Em artigo publicado no Globo nesta terça-feira (1º), a colunista Míriam Leitão destacou que o ex-presidente Jair Bolsonaro (PL), réu por tentativa de golpe de Estado, facilita o trabalho da acusação, pois “suas próprias declarações acabam servindo como provas contra ele”:
Desde que se tornou réu, Jair Bolsonaro tem se esforçado para progredir para a situação de réu confesso. A entrevista à Folha de S.Paulo vai nessa direção. Ele disse que não esperava o resultado das eleições e, por isso, passou a pensar em alternativas. O único caminho possível após uma derrota eleitoral é respeitar a decisão, reconhecer a derrota e preparar a transição. Não foi o que ele fez.
“Eu conversei com as pessoas, dentro das quatro linhas, que vocês estão cansados de ouvir. O que a gente pode fazer? Daí foi olhado lá, sítio, defesa, 142, intervenção”, disse ele à repórter Marianna Holanda. Está aí a confissão. Nada havia de anormal no país para se pensar em alternativas.
As figuras constitucionais do estado de defesa e do estado de sítio têm que ter uma causa: “comoção grave de repercussão nacional”. Quem estava em comoção era ele, que “não esperava o resultado”, apesar de ter ficado atrás em todas as pesquisas, durante todo o tempo da disputa eleitoral. O problema era dele e não do país.
Sobre o artigo 142, já havia encomendado uma interpretação torta, mas que evidentemente não se sustentou. Por fim, ele próprio usa a palavra autoexplicativa “intervenção” como alternativa analisada nesse momento pós- eleitoral.
“Não tem problema nenhum conversar: conversa primeiro com o ministro da Defesa. Depois na segunda reunião que apareceu os caras lá. Existe algo fundamentado, concretamente, para a gente buscar uma alternativa? Chegou à conclusão de que, mesmo que tivesse, não vai prosseguir. Então esquece”, disse, na entrevista à Folha, nesta sucessão de frases sem sujeito.
De novo, ele produz provas contra si mesmo. Ninguém o obrigou. Quando diz “então esquece”, o país não pode esquecer. O ex-presidente está admitindo que, no exercício do mandato, analisou tudo, até intervenção, contra o resultado eleitoral que o desfavoreceu. E, nessa reunião “com os caras lá”, chegou à conclusão de não prosseguir. (…)
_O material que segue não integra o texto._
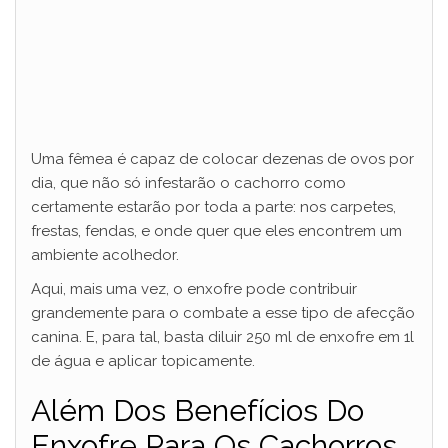
Uma fêmea é capaz de colocar dezenas de ovos por
dia, que não só infestarão o cachorro como
certamente estarão por toda a parte: nos carpetes,
frestas, fendas, e onde quer que eles encontrem um
ambiente acolhedor.
Aqui, mais uma vez, o enxofre pode contribuir
grandemente para o combate a esse tipo de afecção
canina. E, para tal, basta diluir 250 ml de enxofre em 1l
de água e aplicar topicamente.
Além Dos Benefícios Do
Enxofre Para Os Cachorros,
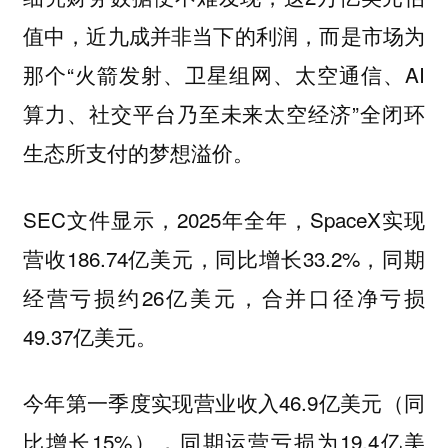
值中，近九成并非当下的利润，而是市场为
那个“火箭发射、卫星组网、太空通信、AI
算力、社交平台乃至未来太空经济”全闭环
生态所支付的梦想溢价。
SEC文件显示，2025年全年，SpaceX实现
营收186.74亿美元，同比增长33.2%，同期
经营亏损约26亿美元，合并口径净亏损
49.37亿美元。
今年第一季度实现营业收入46.9亿美元（同
比增长15%），同期运营亏损为19.4亿美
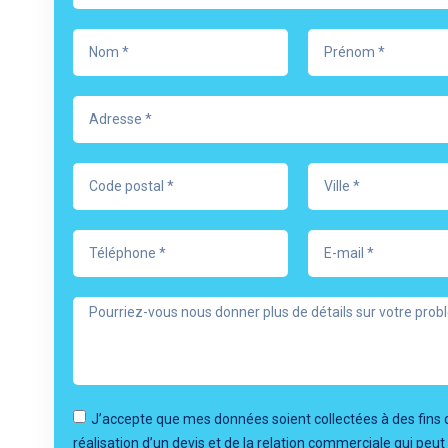
J’accepte que mes données soient collectées à des fins 
réalisation d’un devis et de la relation commerciale qui peut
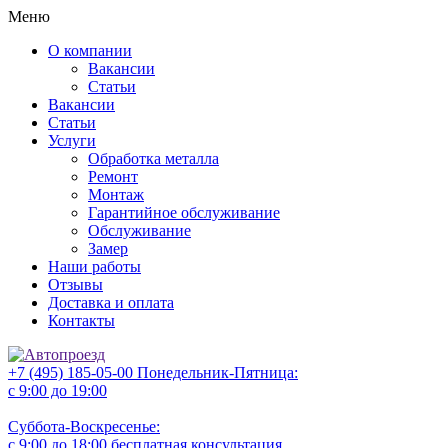
Меню
О компании
Вакансии
Статьи
Вакансии
Статьи
Услуги
Обработка металла
Ремонт
Монтаж
Гарантийное обслуживание
Обслуживание
Замер
Наши работы
Отзывы
Доставка и оплата
Контакты
+7 (495) 185-05-00
Понедельник-Пятница:
с 9:00 до 19:00
Суббота-Воскресенье:
с 9:00 до 18:00
бесплатная консультация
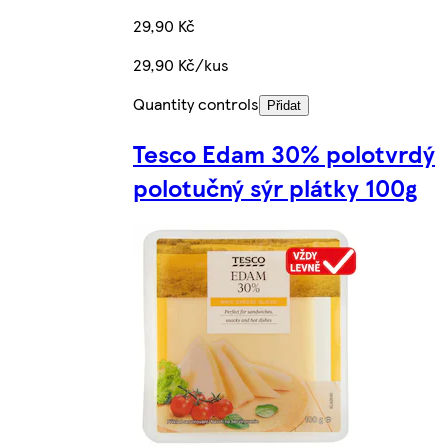
29,90 Kč
29,90 Kč/kus
Quantity controls
Přidat
Tesco Edam 30% polotvrdý
polotučný sýr plátky 100g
Cada palavra dele volta-se contra ele. “Não tem problema nenhum conversar”. Tem sim. É conversa sobre o cometimento de um crime. É exatamente isso que está tipificado na lei de Defesa do Estado de Direito, que o próprio promulgou, e na qual agora está enquadrado. (…)
O jogo foi armado um ano e oito meses antes. “Um golpe, a história nos mostra, você não resolve em meses, anos”, explica o ex-presidente. É isso. É ele que diz. Bolsonaro é um réu que facilita o trabalho da acusação.
O Brasil está em terreno novo nesse momento ao tornar réus o ex-presidente e generais de quatro estrelas por tentativa de golpe de Estado. Levá-los a julgamento é mudar a História da República pela raiz.